* Passage provided *

· · ·

# Joinery Question



## TrevortdogR (Feb 1, 2013)

What type is used for the shade - butt joint?


----------



## hwebb99 (Nov 27, 2012)

Assuming the shade is square, both pieces had a 45 degree bevel cut on the sides. Then they were glued together.


----------



## Masterjer (Nov 6, 2012)

+1. That looks like a 45 beveled joint. Many will also call it a mitered joint.


----------



## Parabola (Feb 12, 2015)

Looks like it isn't a cube but has a taper going back. If you're trying to replicate this, that isn't the easiest of miters


----------



## TrevortdogR (Feb 1, 2013)

Parabola said:


> Looks like it isn't a cube but has a taper going back. If you're trying to replicate this, that isn't the easiest of miters


It looks tapered to me to. I think I will skip the mitered joint.


----------



## TimPa (Jan 27, 2010)

I guess a wood shade may work with a non-heat producing bulb, like led? I don't know. but it would be a half degree or so off of 45 deg because of the taper.


----------



## sanchez (Feb 18, 2010)

Couldn't you just use a tapering jig on the table saw, and set the blade to 45?

Cut one side, then flip the workpiece and cut the other. That should do it?


----------



## FrankC (Aug 24, 2012)

sanchez said:


> Couldn't you just use a tapering jig on the table saw, and set the blade to 45?
> 
> Cut one side, then flip the workpiece and cut the other. That should do it?


Don't know if this makes sense, as my Dad used to say, "I don't always understand all I know about it."

It is not that simple, the corner is at 90 degrees when a square is held at 90 degrees to the miter, but the ends are not 90 degrees, so if the square is held parallel to the end the compound angle is no longer 90 degrees. So adjustments have to be made. Try it on a waste paper basket or flower pot to see how it works.


----------



## TimPa (Jan 27, 2010)

it's called a compound angle. this site helps understand.

· · ·

* Listed entries *
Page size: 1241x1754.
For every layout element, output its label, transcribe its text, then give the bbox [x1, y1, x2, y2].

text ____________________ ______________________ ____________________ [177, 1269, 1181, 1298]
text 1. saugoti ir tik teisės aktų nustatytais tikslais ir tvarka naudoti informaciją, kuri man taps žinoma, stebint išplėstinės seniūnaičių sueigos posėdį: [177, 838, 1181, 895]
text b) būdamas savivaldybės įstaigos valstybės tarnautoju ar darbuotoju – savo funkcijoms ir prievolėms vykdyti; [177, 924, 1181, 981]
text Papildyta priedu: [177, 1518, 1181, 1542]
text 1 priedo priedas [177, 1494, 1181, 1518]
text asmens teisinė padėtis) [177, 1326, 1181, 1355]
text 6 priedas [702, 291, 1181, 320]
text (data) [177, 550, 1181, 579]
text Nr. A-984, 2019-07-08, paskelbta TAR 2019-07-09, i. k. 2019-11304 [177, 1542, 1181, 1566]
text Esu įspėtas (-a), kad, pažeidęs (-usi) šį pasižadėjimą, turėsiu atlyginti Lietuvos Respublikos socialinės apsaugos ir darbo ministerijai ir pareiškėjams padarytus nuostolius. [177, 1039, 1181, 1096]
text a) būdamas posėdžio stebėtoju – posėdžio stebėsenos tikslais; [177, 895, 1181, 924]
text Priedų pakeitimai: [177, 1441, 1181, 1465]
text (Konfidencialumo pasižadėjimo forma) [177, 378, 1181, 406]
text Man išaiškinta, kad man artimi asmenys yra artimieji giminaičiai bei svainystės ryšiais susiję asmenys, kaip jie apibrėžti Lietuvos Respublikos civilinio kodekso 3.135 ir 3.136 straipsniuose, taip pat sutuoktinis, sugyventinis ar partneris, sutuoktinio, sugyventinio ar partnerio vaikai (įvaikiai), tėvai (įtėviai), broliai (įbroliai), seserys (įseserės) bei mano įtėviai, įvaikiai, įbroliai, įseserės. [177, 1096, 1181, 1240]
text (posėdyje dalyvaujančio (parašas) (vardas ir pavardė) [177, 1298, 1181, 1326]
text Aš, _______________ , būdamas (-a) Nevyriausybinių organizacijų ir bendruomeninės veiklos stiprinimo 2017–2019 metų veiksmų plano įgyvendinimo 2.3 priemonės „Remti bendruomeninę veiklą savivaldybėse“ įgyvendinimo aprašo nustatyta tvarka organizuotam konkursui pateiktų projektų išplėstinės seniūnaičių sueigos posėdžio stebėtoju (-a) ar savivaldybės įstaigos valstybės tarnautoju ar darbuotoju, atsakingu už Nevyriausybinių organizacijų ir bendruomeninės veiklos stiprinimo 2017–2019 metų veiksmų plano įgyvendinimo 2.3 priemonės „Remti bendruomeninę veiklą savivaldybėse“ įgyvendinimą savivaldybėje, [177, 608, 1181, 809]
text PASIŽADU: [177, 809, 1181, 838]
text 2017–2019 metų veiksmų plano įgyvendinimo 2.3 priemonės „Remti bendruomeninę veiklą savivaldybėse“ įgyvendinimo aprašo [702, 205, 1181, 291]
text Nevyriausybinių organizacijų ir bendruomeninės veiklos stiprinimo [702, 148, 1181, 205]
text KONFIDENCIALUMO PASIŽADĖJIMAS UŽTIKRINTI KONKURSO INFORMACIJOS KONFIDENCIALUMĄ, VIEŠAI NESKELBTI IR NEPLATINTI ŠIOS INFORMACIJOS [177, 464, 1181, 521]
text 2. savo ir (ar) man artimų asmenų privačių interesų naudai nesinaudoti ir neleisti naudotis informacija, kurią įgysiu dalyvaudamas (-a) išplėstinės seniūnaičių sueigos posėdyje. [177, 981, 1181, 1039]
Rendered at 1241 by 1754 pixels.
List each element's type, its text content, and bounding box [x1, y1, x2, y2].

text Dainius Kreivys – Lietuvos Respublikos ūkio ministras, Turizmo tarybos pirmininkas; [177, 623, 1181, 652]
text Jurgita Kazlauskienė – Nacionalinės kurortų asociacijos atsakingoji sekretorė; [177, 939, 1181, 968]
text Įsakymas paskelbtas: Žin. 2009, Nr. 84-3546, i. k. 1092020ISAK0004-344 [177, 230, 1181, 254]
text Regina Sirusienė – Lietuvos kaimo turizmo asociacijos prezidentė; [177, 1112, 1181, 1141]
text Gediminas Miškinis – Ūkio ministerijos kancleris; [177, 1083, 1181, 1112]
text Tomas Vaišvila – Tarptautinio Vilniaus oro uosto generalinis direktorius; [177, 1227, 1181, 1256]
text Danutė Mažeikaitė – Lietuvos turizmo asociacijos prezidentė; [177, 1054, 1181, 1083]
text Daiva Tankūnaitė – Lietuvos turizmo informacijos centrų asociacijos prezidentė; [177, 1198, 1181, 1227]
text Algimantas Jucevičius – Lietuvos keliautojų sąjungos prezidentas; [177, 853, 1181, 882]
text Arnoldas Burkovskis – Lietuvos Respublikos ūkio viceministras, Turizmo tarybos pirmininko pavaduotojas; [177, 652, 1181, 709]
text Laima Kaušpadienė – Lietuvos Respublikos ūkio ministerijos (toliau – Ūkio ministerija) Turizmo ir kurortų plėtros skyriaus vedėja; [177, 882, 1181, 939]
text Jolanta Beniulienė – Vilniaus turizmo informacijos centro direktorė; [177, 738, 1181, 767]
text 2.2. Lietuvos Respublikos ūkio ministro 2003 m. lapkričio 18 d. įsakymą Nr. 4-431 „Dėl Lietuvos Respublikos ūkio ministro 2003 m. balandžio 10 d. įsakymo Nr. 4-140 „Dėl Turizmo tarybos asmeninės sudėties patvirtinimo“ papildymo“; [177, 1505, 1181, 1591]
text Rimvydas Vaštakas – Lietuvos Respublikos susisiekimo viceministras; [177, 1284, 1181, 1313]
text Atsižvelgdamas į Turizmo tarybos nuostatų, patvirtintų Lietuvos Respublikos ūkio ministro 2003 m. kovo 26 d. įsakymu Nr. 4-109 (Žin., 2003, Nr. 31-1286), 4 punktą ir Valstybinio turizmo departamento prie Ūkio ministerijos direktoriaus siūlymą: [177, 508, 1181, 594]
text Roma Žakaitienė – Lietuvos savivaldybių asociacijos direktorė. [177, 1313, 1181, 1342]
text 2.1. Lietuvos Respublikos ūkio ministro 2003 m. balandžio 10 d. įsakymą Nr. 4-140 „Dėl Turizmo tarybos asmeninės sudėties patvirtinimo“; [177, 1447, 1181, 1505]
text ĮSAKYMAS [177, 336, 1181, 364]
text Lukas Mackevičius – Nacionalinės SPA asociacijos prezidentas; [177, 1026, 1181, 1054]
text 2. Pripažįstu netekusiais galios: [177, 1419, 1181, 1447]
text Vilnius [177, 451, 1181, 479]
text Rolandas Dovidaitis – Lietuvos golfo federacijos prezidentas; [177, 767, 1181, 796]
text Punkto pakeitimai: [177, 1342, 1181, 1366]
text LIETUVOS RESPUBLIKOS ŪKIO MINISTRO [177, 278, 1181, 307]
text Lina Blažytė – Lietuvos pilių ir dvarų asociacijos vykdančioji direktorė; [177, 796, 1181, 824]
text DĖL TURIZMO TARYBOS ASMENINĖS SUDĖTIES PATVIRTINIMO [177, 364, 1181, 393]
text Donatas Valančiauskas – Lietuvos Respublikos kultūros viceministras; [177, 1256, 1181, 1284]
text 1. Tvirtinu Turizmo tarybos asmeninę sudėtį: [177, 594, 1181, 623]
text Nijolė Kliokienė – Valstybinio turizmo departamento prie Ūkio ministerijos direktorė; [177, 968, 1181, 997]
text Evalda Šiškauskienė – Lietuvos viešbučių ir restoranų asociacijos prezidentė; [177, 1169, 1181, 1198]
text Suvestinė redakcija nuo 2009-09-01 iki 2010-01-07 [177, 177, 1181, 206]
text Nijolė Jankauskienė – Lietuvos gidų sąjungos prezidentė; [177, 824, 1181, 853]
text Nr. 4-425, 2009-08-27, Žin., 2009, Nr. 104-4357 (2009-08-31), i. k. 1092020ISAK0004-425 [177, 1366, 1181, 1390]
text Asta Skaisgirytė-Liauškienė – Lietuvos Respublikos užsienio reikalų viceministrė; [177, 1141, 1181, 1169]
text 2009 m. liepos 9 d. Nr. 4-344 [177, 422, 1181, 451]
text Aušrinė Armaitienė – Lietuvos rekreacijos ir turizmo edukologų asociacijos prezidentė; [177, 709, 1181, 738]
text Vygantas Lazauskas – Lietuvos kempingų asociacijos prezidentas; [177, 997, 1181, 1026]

· · ·

* What you will do *
Using the joinery thread, explain in one to three sentences why the bevel cut for the shade would not be exactly 45 degrees. The items come from a separate source.

* Answer *
The shade tapers going back instead of being a cube. Because of that taper, the cut would be about half a degree off 45 degrees.